The only reason I figured out what was wrong was that I went into developer-mode and managed to find the bug. This is the reaction of an enthusiast (like you!). Most users, hit with this class of failure, would conclude that “Home Assistant has become unstable, I should warn my friends off of using it!”

So perhaps my request should be rephrased: I discovered that when Home Assistant ships a memory bloat bug (and such bugs are inevitable), the end-user experience is bad. And bad in a way which will only be figured out by quite sophisticated users.

So the three possible responses that I can think of are:

We should prevent memory bloat from shipping. Create some test suite that tries to detect this, and stop shipping if it is detected. I’ve worked with teams that have attempted this, it will only work to catch extreme bugs which probably would have been caught before shipping anyways.
We should make it easy for users to detect and respond to memory bloat. That is what I’m advocating for here. As illustrated above, this seems like an easy fix.
It is not worth fixing. It is either too hard to fix (for example, there is no good place to put the code posted above, and creating such a place would result in a cesspool of rarely-tested half-broken alerts), or we don’t expect memory bloat bugs to be common enough to matter in the wild, or we don’t care about the class of users who encounter them.

I’m not an active developer of this system, so I have no skin in this game. If you think this is case 3 – I defer to your judgement.

ShadowFist · June 30, 2024, 3:45pm

Tbh, I agree more with 2 rather than 3. What you might fail to grasp is that your proposal will require shipping system monitor as a default config for all users.

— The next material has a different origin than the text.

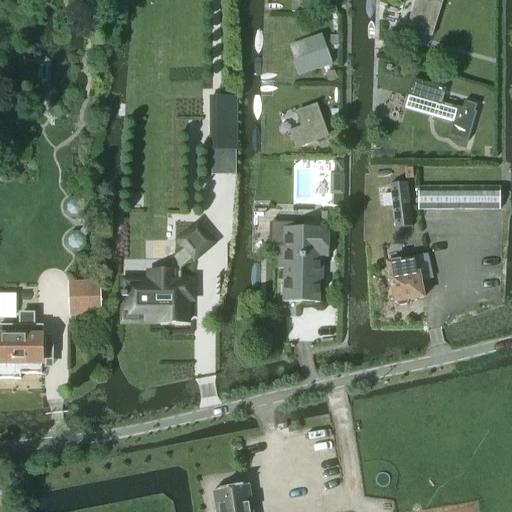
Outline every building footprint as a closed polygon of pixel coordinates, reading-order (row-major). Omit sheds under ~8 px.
[(439,1),(439,0),(415,0),(412,12),(423,15),(418,33),(431,37),(442,2),(439,1)] [(298,77),(332,65),(322,34),(303,41),(305,49),(291,54),(298,77)] [(44,79),(45,67),(8,66),(8,87),(44,88),(44,79)] [(412,80),(406,100),(432,108),(429,118),(451,124),(447,136),(467,142),(476,113),(472,112),(474,106),(460,102),(458,108),(456,107),(455,111),(440,106),(445,90),(412,80)] [(297,147),(326,136),(316,106),(298,113),(303,128),(291,132),(297,147)] [(0,131),(18,131),(18,113),(0,113),(0,131)] [(210,128),(210,151),(235,151),(235,128),(210,128)] [(334,196),(334,207),(344,207),(344,162),(335,162),(335,173),(330,173),(330,196),(334,196)] [(389,185),(394,229),(412,227),(406,183),(389,185)] [(500,210),(500,187),(418,187),(418,210),(500,210)] [(269,224),(269,248),(278,248),(278,270),(283,270),(282,303),(319,303),(320,281),(317,281),(318,263),(318,258),(328,258),(329,224),(304,224),(304,229),(292,229),(292,224),(269,224)] [(122,294),(121,294),(122,298),(122,316),(156,315),(156,317),(159,317),(159,323),(187,323),(187,280),(181,280),(181,270),(193,260),(193,261),(213,244),(197,225),(177,242),(182,248),(169,260),(169,272),(154,272),(154,280),(122,280),(122,294)] [(394,303),(397,303),(400,305),(407,304),(409,300),(424,298),(416,257),(387,263),(394,303)] [(68,285),(69,313),(99,313),(98,284),(68,285)] [(0,378),(21,379),(21,374),(42,374),(42,359),(51,359),(51,337),(43,337),(43,326),(34,326),(34,313),(18,313),(18,325),(0,325),(0,378)] [(215,511),(253,511),(249,485),(212,491),(215,511)]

Bear in mind that certain installation types might not handle some system monitor entities out of the box (CPU temp & battery on a proxmox install of HA in my case).

In recent months HA has been moving towards identifying integrations which cause thread exceptions. This month’s release makes it even easier to identify such instances. Maybe this out of the box functionality which already exists is enough to identify such issues for users with lower spec hardware.